- Task statement: How many lines in the material below contain the word "Value"? Write only the number.

- Data for the task:
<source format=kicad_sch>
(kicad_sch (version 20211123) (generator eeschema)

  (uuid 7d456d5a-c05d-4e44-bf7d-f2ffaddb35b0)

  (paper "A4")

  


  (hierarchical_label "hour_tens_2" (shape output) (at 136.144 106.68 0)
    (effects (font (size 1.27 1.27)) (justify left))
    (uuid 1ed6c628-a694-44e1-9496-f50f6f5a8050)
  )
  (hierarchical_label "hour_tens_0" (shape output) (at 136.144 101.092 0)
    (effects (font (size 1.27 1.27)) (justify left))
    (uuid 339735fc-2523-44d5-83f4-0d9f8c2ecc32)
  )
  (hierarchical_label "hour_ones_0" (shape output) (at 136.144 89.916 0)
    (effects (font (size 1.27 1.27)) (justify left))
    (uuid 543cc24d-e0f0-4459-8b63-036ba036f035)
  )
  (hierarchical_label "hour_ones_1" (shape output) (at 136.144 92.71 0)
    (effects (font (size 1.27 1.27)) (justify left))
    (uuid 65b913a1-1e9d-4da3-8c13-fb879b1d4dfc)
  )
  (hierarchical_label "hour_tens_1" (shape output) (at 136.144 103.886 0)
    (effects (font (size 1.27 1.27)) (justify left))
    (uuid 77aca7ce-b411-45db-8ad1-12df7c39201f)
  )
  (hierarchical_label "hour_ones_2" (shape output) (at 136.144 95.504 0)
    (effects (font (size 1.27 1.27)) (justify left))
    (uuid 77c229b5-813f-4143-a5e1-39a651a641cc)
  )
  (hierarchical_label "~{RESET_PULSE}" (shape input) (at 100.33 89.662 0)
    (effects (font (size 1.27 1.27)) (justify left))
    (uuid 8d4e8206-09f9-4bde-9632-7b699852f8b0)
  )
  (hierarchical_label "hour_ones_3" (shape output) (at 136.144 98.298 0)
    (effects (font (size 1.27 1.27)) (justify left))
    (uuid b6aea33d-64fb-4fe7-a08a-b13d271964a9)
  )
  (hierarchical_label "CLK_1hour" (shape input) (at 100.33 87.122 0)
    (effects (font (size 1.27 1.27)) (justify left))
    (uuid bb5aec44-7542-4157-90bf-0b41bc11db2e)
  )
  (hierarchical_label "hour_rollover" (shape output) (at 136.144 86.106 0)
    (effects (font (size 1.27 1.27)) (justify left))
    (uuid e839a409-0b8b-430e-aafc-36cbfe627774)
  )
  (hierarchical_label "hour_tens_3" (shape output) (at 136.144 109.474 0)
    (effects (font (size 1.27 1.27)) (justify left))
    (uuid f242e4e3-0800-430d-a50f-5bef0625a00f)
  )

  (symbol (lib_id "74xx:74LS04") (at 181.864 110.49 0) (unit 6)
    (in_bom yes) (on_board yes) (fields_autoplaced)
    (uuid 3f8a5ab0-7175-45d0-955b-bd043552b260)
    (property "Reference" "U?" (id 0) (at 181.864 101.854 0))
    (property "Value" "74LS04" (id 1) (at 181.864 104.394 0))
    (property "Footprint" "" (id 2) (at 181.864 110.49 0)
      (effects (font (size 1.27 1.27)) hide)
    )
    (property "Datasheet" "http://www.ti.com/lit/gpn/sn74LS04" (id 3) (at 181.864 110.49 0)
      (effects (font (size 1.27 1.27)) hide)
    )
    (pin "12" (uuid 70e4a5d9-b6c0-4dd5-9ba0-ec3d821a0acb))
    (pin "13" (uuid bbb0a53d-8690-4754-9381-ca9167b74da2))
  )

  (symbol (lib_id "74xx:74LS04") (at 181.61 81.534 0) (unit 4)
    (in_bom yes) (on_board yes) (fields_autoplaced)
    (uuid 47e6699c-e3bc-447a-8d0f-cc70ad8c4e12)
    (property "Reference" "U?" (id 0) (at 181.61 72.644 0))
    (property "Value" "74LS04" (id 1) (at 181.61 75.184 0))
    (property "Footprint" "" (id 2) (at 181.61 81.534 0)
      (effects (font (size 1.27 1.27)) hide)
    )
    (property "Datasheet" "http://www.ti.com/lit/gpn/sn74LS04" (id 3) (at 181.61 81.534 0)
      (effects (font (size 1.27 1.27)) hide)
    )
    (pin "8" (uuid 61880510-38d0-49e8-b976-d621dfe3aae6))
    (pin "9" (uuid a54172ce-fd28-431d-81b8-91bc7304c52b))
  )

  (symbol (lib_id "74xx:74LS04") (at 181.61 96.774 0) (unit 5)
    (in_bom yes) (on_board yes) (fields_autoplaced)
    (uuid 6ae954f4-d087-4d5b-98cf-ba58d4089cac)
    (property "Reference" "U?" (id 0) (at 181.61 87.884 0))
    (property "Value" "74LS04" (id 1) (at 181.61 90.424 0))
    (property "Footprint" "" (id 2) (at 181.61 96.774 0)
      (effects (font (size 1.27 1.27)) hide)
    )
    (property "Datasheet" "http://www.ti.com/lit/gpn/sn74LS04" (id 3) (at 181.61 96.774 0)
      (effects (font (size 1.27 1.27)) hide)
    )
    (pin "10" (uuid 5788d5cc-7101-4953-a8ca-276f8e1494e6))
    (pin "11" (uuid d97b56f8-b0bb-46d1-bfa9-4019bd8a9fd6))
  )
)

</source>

==

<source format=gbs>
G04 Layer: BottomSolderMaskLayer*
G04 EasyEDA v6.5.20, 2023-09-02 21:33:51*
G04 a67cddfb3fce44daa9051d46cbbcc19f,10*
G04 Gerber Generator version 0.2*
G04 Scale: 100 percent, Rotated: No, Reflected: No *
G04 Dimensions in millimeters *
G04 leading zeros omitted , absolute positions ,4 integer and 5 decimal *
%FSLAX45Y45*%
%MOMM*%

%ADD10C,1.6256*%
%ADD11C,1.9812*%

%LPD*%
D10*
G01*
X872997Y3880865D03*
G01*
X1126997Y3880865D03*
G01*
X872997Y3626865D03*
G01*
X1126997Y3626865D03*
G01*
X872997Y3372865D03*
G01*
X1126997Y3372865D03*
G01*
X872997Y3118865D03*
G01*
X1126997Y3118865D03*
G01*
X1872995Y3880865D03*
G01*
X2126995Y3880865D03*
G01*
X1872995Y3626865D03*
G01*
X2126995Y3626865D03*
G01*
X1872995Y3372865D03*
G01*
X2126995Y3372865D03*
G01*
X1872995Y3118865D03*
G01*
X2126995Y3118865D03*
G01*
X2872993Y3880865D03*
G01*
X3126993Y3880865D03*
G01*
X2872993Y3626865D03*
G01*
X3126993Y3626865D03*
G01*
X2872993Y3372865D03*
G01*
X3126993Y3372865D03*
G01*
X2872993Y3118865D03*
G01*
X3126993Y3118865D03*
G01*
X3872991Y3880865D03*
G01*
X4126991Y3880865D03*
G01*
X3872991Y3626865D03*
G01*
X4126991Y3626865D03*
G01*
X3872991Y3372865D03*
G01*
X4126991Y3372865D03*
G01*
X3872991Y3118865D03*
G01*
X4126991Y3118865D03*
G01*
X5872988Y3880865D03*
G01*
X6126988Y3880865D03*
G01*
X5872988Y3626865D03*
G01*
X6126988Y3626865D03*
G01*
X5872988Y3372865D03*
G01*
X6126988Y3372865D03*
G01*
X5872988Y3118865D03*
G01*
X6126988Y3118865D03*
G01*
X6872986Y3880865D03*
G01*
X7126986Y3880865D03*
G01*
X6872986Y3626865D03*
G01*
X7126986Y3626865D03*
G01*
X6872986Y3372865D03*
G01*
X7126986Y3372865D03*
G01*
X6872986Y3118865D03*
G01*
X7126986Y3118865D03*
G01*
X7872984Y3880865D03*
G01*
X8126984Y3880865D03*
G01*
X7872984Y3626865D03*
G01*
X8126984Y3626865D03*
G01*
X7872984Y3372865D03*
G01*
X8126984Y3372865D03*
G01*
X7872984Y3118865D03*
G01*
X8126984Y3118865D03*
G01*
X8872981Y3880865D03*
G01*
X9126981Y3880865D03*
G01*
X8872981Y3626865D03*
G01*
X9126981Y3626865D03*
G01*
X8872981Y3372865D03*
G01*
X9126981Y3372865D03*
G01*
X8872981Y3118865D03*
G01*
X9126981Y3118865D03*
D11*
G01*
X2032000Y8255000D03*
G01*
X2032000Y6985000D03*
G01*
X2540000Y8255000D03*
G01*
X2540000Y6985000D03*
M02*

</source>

==

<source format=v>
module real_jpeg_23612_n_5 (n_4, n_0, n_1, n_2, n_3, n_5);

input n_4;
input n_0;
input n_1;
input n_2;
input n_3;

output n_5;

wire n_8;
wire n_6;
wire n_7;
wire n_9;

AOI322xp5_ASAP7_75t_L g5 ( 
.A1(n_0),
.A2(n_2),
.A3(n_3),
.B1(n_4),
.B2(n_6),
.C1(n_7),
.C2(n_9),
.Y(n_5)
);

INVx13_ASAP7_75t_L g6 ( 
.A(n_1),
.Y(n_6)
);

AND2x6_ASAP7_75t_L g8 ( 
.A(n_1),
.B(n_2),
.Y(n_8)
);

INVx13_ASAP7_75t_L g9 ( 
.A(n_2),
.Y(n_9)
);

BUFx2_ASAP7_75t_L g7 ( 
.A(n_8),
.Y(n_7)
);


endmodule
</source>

- Reply: 3